The Patriots: Yes, they got blown out in the wild-card game, but the Patriots rebuilt in one season and went to the playoffs with a rookie quarterback. This game exposed their holes, but that is a win by any measure except maybe the one where Tom Brady is the measuring stick.


Bengals' red zone offense: Strange to say this about a winning team, but the Bengals left too many points on the field, settling for field goals following a Derek Carr fumble and after starting a drive on the Raiders' 45-yard line, allowing the Raiders to hang around after the Bengals had dominated the first half. Later, a long drive stalled on the Raiders' 25-yard line and another on the 10-yard line, with a chance to get the Bengals a two touchdown lead with less than 7 minutes to play. The Bengals got away with it against the Raiders, but as they move on and face better opponents, their red zone struggles could come back to bite them.

The Raiders: A huge missed opportunity to steal the win, especially against an injury depleted defensive line that was getting little pass rush at the end of the game. Beyond ending the season with a fourth-down interception from the Bengals' 9-yard line -- and wasting a down by spiking the ball with 29 seconds left -- the Raiders now head into an offseason that likely includes significant changes. Interim coach Rich Bisaccia did admirable work holding the Raiders together and getting them into the playoffs after a season marked by incredible tumult, but the Raiders are expected to conduct a full coaching search. And then decisions will have to be made by the Raiders and Derek Carr about his future. (UPDATE: On Monday, the Raiders fired general manager Mike Mayock after three seasons on the job.)
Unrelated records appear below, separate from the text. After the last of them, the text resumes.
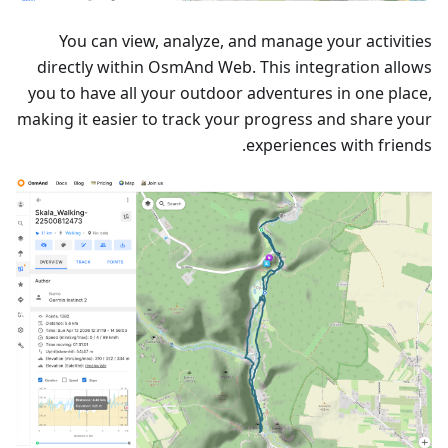
You can view, analyze, and manage your activities
directly within OsmAnd Web. This integration allows
you to have all your outdoor adventures in one place,
making it easier to track your progress and share your
experiences with friends.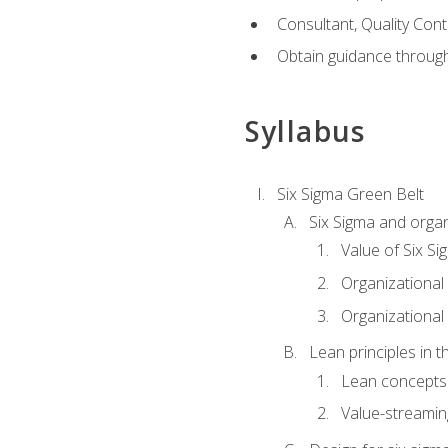
Consultant, Quality Cont
Obtain guidance throug
Syllabus
Six Sigma Green Belt
Six Sigma and organ
Value of Six Si
Organizational 
Organizational 
Lean principles in t
Lean concepts
Value-streami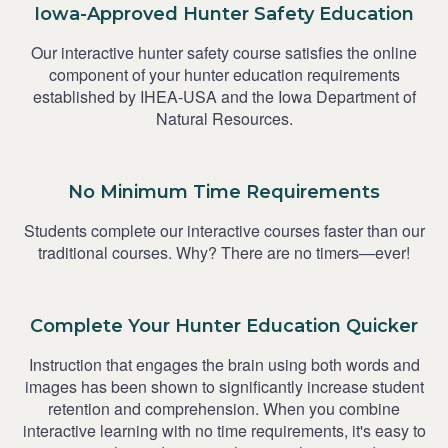
Iowa-Approved Hunter Safety Education
Our interactive hunter safety course satisfies the online
component of your hunter education requirements
established by IHEA-USA and the Iowa Department of
Natural Resources.
No Minimum Time Requirements
Students complete our interactive courses faster than our
traditional courses. Why? There are no timers—ever!
Complete Your Hunter Education Quicker
Instruction that engages the brain using both words and
images has been shown to significantly increase student
retention and comprehension. When you combine
interactive learning with no time requirements, it's easy to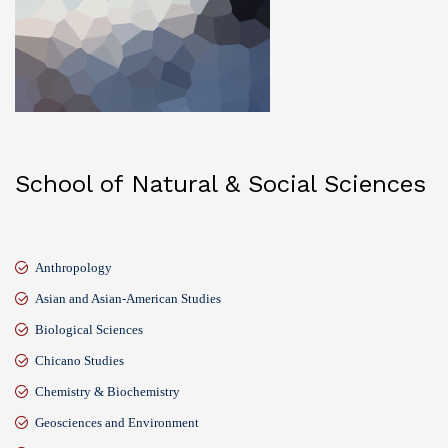
School of Natural & Social Sciences
Anthropology
Asian and Asian-American Studies
Biological Sciences
Chicano Studies
Chemistry & Biochemistry
Geosciences and Environment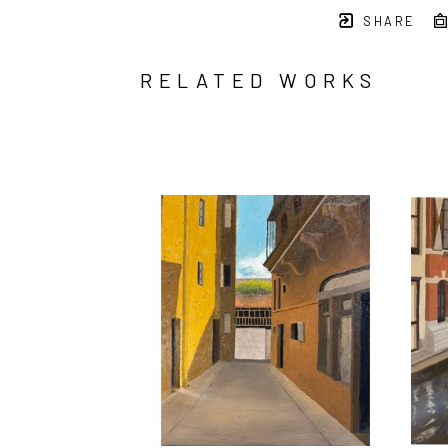
SHARE
RELATED WORKS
Officiating: It's never good when the league sends word during a game that it will have a statement about a controversial call. An inadvertent whistle during a Bengals touchdown pass necessitated the statement, which said the whistle came after the touchdown catch was made although video replay suggested that was not the case. The administration of the game was messy beyond that (officials granted the Raiders a timeout as the Bengals snapped the ball, then ignored what seemed to be a late hit on Burrow on the same play, for example). Officiating should never be the story after a game and especially not after a playoff game. Alas.

The Patriots: An embarrassing performance, particularly by the defense. Allen ate up man-to-man coverage and Matt Judon got dusted on an early Allen run that went for 26 yards. The collapse of the pass rush contributed mightily to their demise -- they had just two sacks in their last four losses. Those excellent defensive statistics in the regular season -- second in points allowed, fourth in yardage allowed -- were fattened up on weaker opponents. But the Bills made the Patriots look slow and exposed a lack of numbers in coverage players.